Inter-Satellite Link-Enhanced Transmission Scheme Towards Aviation IoT in SAGIN
Qian Chen, Chenyu Wu, Shuai Han, Weixiao Meng, Tony Q. S. Quek
TL;DR
The paper addresses content delivery for aviation IoT in a space-air-ground integrated network by leveraging caching at LEO satellites and high-speed laser inter-satellite links. It develops a caching-aware IFC framework and proposes two tailored optimization schemes: an exact penalty method for cached-file satellite association and an alternating optimization approach for non-cached files, incorporating GS bandwidth allocation. Through theoretical development and extensive simulations, the study demonstrates substantial latency reductions when using multiple ISLs, with significant gains from satellite caching and optimized GS resources, particularly for non-cached data. The results highlight practical insights on ISL provisioning, gateway deployment, and LEO altitude choices, underscoring the potential of SAGIN-enabled caching to advance aviation IoT and in-flight connectivity.
Abstract
The rapid development of the aviation Internet of Things (IoT) has positioned in-flight connectivity (IFC) as one of its critical applications.

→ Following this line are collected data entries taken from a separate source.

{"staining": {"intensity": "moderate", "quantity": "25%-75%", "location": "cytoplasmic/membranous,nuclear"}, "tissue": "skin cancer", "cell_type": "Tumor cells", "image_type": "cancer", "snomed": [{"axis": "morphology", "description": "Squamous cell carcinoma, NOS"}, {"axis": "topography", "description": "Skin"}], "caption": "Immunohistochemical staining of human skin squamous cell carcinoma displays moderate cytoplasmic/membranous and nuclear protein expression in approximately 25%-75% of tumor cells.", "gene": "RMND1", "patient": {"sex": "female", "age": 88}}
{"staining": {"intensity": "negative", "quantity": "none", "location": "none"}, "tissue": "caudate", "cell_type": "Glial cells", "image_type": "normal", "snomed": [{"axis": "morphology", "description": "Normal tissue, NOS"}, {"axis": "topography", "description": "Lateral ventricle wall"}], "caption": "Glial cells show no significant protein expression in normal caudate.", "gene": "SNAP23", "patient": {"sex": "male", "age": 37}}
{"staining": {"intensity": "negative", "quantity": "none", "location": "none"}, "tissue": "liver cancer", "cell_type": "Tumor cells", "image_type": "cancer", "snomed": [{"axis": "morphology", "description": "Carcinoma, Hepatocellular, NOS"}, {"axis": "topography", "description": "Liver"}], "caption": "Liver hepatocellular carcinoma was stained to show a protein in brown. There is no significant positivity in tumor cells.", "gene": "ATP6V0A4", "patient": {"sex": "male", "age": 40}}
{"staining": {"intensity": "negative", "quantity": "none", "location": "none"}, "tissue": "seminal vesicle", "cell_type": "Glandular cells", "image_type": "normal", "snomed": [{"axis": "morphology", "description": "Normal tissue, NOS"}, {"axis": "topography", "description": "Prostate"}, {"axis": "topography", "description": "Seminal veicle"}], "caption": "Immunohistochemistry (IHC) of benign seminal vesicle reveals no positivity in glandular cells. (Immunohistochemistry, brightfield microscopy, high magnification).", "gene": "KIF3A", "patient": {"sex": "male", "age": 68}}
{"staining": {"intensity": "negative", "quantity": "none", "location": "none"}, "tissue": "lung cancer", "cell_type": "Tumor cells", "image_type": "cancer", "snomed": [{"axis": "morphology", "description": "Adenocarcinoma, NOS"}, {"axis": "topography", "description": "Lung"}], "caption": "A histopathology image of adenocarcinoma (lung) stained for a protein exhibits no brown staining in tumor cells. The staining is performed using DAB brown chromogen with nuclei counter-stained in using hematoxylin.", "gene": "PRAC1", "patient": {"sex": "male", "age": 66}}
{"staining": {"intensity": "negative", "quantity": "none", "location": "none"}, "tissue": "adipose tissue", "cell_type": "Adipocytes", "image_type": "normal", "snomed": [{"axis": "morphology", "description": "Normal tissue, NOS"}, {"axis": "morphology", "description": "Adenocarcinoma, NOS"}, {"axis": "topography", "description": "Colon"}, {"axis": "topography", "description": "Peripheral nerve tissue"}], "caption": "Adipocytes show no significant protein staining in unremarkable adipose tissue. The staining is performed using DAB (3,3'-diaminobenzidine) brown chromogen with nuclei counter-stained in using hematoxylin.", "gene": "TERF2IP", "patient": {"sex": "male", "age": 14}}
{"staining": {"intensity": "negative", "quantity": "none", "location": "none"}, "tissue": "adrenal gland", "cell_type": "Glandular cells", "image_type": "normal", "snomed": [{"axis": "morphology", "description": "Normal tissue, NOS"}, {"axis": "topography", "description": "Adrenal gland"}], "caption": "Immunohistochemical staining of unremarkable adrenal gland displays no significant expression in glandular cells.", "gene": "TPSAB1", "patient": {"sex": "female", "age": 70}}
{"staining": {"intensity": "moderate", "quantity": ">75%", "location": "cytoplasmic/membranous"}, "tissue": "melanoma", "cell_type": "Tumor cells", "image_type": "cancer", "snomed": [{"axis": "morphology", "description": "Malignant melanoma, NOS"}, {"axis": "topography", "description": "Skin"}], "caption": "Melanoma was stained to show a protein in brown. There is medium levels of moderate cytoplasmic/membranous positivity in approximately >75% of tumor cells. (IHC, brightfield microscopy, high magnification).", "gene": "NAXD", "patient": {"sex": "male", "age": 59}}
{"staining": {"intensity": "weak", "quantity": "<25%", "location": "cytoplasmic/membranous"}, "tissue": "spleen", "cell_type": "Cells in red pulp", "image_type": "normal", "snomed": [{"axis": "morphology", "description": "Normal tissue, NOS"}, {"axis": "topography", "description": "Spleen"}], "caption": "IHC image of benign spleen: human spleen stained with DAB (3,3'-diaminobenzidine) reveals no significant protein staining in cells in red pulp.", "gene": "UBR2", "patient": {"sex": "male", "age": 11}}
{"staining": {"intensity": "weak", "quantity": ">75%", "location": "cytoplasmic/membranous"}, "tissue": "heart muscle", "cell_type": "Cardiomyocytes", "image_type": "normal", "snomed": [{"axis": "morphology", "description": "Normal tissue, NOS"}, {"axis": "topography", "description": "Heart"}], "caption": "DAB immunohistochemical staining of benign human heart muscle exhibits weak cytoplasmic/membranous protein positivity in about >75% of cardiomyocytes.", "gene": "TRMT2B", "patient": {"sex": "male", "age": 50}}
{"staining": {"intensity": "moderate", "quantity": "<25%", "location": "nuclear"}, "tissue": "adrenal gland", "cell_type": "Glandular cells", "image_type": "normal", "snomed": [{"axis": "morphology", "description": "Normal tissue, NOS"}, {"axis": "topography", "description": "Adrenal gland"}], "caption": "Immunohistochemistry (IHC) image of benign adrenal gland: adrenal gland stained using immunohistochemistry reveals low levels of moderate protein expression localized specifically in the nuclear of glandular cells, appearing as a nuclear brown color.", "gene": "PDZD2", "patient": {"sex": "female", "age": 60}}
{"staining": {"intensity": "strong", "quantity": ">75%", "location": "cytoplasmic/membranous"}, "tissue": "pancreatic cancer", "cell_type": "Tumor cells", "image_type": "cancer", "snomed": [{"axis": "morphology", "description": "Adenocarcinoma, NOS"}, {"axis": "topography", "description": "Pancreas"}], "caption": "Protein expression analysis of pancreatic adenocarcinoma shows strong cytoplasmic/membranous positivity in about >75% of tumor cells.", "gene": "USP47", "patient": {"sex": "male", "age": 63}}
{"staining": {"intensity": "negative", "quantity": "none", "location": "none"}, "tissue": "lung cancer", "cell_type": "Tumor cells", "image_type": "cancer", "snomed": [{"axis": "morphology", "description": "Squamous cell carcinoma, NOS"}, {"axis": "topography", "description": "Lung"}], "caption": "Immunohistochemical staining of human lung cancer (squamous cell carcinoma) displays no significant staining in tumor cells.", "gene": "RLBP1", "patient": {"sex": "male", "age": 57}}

Space-air-ground integrated networks (SAGIN) are essential for ensuring the performance of IFC by enabling seamless and reliable connectivity. However, most existing research treats satellites merely as transparent forwarding nodes and overlooks their potential caching capabilities to enhance IFC data rates. In this article, we explore an IFC-oriented SAGIN where satellites and ground stations (GSs) work together to transmit content to airborne passengers, thereby facilitating airborne communication. By categorizing files into cached (instantly accessible via satellites) and non-cached files (available only through GSs), this article pioneers the integration of multiple inter-satellite links (ISLs) into the IFC framework, thus innovating the content delivery process for both types of files. To minimize the average delay of content delivery, we formulate the corresponding optimization problems: 1) For cached files, we propose an exact penalty-based method to determine the satellite association scheme. 2) For non-cached files, we present an efficient algorithm based on alternating optimization to jointly optimize satellite association and GS bandwidth allocation. Our proposed framework is low in complexity, paving the way for high-speed Internet connectivity for aviation passengers. Finally, simulation results are provided to demonstrate the effectiveness of our proposed IFC framework for SAGIN.